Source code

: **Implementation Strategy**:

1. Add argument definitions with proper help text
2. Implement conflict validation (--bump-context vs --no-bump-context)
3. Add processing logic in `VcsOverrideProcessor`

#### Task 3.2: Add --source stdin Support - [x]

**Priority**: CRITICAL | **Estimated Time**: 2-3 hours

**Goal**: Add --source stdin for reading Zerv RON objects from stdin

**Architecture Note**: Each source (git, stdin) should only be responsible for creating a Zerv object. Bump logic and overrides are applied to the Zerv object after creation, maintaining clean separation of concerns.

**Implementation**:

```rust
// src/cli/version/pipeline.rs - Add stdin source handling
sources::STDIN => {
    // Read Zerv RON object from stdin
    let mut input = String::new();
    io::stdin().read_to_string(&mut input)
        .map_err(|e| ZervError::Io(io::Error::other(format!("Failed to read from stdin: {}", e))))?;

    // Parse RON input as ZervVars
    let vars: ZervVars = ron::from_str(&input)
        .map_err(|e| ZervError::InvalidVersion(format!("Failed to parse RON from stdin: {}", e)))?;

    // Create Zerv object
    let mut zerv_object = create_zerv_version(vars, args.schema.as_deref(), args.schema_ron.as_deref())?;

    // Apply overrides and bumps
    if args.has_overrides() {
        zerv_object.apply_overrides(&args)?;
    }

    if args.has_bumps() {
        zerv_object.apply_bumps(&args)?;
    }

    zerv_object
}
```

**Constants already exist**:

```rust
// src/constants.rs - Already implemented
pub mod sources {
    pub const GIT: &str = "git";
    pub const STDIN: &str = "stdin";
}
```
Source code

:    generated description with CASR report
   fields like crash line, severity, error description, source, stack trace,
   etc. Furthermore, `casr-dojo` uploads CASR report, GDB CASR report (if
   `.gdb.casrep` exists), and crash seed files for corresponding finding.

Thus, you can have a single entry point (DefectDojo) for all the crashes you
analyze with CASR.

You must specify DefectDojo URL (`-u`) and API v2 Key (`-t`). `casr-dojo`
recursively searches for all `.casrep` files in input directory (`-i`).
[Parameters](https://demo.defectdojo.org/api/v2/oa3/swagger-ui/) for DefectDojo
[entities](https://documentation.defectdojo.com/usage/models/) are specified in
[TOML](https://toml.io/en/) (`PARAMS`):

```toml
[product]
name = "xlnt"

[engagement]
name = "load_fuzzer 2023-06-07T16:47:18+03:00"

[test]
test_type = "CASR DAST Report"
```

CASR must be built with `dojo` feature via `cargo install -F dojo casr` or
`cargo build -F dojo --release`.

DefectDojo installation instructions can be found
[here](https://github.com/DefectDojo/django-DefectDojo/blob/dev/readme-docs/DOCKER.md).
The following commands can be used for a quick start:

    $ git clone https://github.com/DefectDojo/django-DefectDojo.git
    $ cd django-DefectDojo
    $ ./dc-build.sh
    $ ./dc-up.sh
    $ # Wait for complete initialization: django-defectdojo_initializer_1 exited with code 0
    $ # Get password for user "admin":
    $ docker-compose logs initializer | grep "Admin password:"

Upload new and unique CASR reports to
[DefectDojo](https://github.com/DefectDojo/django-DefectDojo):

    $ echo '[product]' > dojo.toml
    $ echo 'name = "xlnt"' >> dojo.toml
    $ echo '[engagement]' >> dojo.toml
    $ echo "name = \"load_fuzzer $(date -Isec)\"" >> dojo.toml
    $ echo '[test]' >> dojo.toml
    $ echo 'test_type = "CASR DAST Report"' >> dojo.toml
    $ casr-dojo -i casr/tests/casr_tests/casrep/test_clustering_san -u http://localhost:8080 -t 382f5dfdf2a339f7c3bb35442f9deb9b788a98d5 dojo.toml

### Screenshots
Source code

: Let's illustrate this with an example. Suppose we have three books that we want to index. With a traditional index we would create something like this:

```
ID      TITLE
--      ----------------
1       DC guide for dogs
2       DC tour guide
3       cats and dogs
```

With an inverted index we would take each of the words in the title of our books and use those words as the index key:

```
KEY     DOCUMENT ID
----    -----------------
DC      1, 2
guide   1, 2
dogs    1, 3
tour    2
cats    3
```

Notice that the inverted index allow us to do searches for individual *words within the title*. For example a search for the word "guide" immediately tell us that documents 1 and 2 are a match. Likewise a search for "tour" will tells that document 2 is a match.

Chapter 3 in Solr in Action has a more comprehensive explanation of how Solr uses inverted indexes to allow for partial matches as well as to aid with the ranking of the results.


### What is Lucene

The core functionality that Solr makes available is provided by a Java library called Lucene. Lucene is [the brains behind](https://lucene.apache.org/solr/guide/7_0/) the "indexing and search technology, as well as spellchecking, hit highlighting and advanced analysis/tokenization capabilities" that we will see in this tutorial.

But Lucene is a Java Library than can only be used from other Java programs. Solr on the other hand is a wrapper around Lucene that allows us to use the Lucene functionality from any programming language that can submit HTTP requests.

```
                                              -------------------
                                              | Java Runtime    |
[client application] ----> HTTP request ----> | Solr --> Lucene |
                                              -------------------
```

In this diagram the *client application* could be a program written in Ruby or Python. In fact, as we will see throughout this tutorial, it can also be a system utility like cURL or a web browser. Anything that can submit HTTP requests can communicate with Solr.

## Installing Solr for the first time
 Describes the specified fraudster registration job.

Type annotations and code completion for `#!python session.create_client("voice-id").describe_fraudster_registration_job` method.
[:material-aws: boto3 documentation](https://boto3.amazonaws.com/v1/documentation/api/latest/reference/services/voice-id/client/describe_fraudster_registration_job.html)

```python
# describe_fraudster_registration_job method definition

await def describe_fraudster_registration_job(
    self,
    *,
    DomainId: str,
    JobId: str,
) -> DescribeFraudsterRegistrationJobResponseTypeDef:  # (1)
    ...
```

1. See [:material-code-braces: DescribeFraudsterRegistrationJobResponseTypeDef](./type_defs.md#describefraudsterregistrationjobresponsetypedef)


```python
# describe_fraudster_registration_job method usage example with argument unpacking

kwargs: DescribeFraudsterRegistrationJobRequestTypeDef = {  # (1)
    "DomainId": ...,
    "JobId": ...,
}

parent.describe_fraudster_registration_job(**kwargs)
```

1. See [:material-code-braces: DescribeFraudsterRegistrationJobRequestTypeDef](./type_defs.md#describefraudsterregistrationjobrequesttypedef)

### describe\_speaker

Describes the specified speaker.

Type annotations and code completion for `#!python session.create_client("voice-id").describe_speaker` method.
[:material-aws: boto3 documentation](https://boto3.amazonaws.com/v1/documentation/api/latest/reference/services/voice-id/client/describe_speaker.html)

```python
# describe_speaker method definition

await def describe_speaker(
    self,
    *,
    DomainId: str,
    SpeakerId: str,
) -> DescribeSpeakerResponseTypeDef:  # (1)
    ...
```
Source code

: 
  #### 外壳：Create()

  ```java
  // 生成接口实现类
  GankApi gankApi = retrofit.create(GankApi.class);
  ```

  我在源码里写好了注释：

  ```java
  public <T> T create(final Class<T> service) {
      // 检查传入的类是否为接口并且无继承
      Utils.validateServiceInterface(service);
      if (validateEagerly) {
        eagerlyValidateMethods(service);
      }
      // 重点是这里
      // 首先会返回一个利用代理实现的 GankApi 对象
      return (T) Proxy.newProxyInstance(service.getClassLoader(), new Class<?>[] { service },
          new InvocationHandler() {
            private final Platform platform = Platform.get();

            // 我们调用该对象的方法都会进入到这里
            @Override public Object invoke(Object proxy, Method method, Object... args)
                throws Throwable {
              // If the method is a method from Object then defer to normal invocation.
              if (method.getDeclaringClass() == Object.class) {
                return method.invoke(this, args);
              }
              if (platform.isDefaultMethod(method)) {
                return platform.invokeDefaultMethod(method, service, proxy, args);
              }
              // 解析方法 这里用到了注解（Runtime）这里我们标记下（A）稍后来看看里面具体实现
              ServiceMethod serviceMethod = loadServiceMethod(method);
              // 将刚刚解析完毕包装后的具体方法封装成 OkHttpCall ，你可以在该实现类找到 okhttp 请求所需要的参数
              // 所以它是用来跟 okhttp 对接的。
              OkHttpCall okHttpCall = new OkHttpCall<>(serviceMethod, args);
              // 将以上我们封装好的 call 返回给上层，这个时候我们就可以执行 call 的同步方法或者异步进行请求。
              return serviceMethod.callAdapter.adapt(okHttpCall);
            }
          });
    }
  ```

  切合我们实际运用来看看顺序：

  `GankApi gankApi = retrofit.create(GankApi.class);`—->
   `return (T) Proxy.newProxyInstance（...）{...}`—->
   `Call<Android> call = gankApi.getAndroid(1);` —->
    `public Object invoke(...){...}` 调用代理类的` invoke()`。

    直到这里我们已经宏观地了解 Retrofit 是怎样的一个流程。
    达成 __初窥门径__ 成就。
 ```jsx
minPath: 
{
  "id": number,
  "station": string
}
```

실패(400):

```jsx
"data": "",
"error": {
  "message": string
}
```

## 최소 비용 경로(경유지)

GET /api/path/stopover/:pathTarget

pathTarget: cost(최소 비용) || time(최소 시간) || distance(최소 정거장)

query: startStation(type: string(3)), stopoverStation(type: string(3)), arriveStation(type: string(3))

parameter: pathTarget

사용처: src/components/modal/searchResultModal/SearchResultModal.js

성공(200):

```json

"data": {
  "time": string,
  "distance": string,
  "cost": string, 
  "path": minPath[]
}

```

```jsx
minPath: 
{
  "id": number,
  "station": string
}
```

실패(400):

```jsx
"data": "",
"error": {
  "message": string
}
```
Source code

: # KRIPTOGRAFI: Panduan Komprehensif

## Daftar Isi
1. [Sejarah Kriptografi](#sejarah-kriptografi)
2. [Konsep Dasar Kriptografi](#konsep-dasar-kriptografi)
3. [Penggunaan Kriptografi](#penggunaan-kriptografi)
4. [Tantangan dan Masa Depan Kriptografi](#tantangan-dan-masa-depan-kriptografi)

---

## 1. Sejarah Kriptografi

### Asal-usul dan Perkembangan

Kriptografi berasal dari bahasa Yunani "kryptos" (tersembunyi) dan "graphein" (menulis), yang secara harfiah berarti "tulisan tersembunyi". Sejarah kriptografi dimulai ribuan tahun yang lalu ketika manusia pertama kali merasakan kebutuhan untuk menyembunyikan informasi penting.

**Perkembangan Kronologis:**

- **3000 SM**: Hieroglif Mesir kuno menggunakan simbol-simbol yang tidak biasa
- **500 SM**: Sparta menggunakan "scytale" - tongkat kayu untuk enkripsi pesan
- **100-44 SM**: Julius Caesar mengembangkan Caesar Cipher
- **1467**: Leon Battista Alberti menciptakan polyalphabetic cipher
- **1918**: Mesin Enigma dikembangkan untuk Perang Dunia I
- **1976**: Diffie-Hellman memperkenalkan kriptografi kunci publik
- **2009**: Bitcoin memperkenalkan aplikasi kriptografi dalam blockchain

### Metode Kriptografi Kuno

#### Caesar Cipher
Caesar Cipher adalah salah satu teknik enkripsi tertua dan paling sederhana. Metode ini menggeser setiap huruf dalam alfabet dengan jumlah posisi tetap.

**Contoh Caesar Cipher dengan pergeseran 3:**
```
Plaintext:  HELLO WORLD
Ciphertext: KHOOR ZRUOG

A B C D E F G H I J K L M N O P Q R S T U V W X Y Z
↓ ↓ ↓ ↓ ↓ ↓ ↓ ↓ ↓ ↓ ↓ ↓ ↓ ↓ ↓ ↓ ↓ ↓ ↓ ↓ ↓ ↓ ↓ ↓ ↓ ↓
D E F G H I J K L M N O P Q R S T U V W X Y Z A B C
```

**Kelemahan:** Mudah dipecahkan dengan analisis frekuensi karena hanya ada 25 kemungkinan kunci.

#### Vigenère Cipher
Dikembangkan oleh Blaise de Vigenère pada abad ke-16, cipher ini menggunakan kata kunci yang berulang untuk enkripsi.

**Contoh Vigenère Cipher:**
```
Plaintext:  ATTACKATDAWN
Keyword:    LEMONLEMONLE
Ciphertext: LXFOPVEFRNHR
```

▶ [What you need to do]
Go through the records. Copy each line where "Vigenère" appears.

▶ [Answer box]
#### Vigenère Cipher
Dikembangkan oleh Blaise de Vigenère pada abad ke-16, cipher ini menggunakan kata kunci yang berulang untuk enkripsi.
**Contoh Vigenère Cipher:**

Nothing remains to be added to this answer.